** START OF Text segment **

Clap School to celebrate its innovative first year

On May 5, at an “Inaugural Founders Celebration,” the Roger Clap Innovation School in Dorchester will honor those who have been a crucial part of creating and implementing the school’s initiative in its first year, including Schools Superintendent Carol Johnson and 30-year Clap School teacher Donna Hill-Harris.

The celebration, which has been organized by a committee including faculty, parents, and community members, is an important first step in creating community traditions around the school, said Justin Vernon, the Clap School principal. “In that way we’re going to be celebrating the presence and the future of the school by honoring the folks that have been contributing to the school’s ongoing history and core values.”

The Clap School’s year will draw to a close in June, and it has been a “fantastic success,” said Vernon of a school whose future was not always certain. In October 2010, the Clap was put on a list of schools to be closed under Johnson’s Redesign and Reinvest proposal. Parents protested the move and the administration allowed it to reopen last year under new management as an innovation school.

The first innovation school in the city of Boston, the Clap is one of 19 innovation schools across Massachusetts, which are similar to charter schools in that they have more flexibility in areas such as budget, curriculum, staffing and the school calendar. This autonomy has allowed teachers to take the Clap School’s mantra of “connecting classroom through community” outside the usual parameters of curriculum.

** END OF Text segment **

* [What the task asks] Can you copy everything from "Clap School to" down to "teacher Donna Hill-Harris." in the Clap School article, swapping "crucial" for "vital"?

** START OF Material **

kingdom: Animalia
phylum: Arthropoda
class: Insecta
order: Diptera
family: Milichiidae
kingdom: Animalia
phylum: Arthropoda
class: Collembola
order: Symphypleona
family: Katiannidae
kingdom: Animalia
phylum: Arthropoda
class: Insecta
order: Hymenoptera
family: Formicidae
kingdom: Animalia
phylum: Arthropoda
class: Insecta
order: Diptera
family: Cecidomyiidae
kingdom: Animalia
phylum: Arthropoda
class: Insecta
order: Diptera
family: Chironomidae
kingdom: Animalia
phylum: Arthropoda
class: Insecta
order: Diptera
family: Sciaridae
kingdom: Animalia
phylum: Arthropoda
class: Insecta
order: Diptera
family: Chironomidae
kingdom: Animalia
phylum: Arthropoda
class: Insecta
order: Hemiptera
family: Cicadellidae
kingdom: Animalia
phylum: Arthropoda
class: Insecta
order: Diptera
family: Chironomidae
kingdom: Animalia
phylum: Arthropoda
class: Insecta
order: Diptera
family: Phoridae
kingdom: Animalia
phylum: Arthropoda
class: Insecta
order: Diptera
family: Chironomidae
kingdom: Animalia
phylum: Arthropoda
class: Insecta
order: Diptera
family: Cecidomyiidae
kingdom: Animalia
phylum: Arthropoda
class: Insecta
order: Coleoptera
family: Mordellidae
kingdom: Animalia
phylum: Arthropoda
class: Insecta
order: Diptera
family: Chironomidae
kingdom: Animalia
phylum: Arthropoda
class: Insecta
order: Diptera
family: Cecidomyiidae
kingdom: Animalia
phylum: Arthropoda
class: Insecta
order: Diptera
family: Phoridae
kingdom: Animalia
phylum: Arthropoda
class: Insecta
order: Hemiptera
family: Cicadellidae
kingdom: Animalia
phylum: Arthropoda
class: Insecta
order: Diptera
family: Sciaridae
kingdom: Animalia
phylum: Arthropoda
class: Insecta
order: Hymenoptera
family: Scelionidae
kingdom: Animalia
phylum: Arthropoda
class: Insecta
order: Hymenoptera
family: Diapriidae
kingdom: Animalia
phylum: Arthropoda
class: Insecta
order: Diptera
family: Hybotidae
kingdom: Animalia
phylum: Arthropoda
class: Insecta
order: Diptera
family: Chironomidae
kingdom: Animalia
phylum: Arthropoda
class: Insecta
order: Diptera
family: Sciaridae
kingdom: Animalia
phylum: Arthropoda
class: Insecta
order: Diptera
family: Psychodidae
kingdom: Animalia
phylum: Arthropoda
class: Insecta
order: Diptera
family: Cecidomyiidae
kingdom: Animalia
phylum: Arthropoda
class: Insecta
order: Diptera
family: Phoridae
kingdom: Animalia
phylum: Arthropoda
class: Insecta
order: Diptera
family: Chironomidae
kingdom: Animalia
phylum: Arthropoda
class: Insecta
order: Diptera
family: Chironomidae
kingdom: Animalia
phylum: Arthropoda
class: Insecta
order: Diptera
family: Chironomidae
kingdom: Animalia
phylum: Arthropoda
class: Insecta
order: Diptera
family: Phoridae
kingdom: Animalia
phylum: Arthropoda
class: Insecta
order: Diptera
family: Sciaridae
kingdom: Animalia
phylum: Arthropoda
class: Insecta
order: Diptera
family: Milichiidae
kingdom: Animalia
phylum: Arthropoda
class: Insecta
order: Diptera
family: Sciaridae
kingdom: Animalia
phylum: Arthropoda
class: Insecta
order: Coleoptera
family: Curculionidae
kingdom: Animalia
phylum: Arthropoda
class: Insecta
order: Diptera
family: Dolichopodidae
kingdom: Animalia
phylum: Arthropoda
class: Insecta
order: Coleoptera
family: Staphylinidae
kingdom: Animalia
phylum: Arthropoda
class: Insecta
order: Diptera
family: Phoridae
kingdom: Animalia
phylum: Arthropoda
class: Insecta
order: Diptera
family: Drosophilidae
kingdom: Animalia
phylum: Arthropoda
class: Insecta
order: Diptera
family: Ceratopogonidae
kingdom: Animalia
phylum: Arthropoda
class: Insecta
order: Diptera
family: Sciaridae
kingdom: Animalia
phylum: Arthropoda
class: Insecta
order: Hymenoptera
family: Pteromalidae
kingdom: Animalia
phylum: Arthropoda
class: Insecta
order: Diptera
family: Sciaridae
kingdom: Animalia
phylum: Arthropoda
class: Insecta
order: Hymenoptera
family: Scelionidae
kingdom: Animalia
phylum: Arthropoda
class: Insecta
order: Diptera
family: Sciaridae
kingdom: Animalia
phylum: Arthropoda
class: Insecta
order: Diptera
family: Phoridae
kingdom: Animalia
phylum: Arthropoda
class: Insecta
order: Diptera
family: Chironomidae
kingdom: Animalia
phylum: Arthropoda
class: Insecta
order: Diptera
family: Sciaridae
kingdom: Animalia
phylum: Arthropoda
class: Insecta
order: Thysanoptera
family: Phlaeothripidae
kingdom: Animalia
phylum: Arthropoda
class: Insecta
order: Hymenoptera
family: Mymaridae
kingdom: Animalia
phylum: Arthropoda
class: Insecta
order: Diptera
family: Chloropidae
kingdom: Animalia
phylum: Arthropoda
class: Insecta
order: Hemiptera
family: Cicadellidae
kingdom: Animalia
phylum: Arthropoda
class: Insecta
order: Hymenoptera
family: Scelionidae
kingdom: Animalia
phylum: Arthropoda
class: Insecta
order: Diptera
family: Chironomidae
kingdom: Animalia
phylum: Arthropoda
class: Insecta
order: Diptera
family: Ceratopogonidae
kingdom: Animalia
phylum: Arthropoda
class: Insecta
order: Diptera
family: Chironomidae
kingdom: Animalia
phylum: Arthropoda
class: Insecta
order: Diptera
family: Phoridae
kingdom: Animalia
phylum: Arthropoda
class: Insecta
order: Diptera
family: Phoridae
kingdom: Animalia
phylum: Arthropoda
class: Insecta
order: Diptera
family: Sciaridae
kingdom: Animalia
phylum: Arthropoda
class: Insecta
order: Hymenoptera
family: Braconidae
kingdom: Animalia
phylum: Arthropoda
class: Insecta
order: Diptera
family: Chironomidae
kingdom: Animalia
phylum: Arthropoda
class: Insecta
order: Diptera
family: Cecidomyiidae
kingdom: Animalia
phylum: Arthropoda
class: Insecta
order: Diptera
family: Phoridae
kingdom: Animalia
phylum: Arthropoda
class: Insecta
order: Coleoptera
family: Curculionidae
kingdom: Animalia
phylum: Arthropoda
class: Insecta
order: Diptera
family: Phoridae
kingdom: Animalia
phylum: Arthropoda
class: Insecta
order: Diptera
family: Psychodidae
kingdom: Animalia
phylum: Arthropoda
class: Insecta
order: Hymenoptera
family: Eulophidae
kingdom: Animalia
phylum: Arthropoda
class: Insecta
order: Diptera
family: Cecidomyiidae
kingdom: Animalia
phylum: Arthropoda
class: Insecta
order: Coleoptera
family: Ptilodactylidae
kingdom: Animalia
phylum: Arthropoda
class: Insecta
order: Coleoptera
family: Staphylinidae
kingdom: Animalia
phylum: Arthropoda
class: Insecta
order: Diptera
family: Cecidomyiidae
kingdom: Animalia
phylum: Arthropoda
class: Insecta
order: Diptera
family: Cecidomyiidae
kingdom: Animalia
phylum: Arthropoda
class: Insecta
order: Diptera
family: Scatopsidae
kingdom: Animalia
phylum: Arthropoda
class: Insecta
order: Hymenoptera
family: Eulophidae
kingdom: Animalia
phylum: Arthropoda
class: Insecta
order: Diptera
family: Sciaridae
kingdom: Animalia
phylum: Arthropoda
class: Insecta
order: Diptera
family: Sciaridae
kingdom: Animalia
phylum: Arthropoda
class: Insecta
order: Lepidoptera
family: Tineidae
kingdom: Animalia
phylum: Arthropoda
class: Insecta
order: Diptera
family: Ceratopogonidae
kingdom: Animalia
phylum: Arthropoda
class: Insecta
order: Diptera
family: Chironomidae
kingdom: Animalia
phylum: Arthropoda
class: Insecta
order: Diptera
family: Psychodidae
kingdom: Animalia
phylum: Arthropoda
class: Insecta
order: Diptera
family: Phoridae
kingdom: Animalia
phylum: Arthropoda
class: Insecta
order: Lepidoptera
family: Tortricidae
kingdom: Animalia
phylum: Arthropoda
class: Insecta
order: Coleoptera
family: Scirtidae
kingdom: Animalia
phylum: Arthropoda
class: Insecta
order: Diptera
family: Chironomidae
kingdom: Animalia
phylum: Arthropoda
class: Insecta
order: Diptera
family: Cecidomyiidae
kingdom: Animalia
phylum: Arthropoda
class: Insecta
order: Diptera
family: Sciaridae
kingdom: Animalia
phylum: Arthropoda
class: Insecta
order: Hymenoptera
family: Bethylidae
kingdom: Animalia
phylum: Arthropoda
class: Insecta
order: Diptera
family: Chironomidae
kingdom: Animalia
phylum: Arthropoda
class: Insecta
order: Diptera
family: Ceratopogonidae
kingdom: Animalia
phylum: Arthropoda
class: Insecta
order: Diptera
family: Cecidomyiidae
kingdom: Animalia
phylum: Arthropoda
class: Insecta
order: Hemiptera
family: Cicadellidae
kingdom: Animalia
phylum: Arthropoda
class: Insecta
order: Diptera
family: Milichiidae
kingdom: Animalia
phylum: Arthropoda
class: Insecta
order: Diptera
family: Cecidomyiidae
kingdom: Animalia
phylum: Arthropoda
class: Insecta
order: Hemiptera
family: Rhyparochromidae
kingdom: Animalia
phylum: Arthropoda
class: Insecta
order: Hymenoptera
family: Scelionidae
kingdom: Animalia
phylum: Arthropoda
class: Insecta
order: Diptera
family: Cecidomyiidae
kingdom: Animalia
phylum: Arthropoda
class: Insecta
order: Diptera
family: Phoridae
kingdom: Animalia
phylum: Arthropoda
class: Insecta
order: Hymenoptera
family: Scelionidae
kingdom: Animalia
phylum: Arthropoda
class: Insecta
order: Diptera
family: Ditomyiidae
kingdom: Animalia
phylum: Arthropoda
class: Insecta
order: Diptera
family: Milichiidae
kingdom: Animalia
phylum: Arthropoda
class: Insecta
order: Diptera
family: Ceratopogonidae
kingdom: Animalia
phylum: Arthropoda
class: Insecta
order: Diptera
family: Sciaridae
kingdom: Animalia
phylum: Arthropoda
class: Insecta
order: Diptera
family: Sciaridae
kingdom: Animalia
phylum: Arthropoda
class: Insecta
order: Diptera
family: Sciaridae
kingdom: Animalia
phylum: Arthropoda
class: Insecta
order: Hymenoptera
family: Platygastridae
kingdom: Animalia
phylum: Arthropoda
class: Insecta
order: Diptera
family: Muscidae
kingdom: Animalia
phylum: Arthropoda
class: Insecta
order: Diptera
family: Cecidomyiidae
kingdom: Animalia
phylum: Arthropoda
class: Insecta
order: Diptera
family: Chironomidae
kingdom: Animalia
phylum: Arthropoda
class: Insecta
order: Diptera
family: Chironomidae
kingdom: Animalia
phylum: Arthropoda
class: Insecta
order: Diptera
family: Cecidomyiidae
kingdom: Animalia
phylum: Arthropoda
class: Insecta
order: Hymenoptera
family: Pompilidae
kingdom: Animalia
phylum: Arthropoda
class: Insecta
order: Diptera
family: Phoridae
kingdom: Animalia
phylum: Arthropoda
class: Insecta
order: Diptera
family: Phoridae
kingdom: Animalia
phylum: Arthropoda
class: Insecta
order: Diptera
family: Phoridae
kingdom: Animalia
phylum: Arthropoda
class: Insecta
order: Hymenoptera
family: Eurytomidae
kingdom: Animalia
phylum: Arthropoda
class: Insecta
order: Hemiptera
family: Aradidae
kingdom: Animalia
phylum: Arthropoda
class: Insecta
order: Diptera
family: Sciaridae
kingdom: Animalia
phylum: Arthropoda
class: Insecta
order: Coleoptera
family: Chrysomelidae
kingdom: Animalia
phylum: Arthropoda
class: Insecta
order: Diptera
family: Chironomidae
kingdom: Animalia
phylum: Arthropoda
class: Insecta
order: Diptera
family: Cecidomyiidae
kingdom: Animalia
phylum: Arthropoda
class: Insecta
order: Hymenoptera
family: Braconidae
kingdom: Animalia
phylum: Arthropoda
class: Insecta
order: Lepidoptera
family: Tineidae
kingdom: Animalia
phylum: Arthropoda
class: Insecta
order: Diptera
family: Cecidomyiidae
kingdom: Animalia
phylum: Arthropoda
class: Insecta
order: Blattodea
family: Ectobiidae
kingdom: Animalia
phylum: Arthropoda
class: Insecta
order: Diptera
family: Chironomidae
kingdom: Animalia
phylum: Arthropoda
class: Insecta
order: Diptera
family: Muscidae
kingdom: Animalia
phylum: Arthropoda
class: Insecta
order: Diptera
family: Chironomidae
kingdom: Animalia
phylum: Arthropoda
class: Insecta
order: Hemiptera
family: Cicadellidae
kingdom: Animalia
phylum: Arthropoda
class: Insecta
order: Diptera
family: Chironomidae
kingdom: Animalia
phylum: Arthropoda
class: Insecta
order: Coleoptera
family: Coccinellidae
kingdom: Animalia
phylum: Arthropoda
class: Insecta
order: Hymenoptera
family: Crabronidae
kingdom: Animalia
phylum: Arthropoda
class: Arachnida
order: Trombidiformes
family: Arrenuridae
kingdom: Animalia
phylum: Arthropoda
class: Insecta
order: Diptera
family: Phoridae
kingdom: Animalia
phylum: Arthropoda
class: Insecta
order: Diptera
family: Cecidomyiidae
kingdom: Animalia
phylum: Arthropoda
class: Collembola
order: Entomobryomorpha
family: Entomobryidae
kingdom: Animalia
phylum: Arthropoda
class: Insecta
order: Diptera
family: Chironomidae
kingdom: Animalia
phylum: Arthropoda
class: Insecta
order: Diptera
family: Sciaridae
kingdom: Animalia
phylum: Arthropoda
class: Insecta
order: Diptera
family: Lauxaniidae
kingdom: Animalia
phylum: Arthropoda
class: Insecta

** END OF Material **

* [Answer below]
Clap School to celebrate its innovative first year

On May 5, at an “Inaugural Founders Celebration,” the Roger Clap Innovation School in Dorchester will honor those who have been a vital part of creating and implementing the school’s initiative in its first year, including Schools Superintendent Carol Johnson and 30-year Clap School teacher Donna Hill-Harris.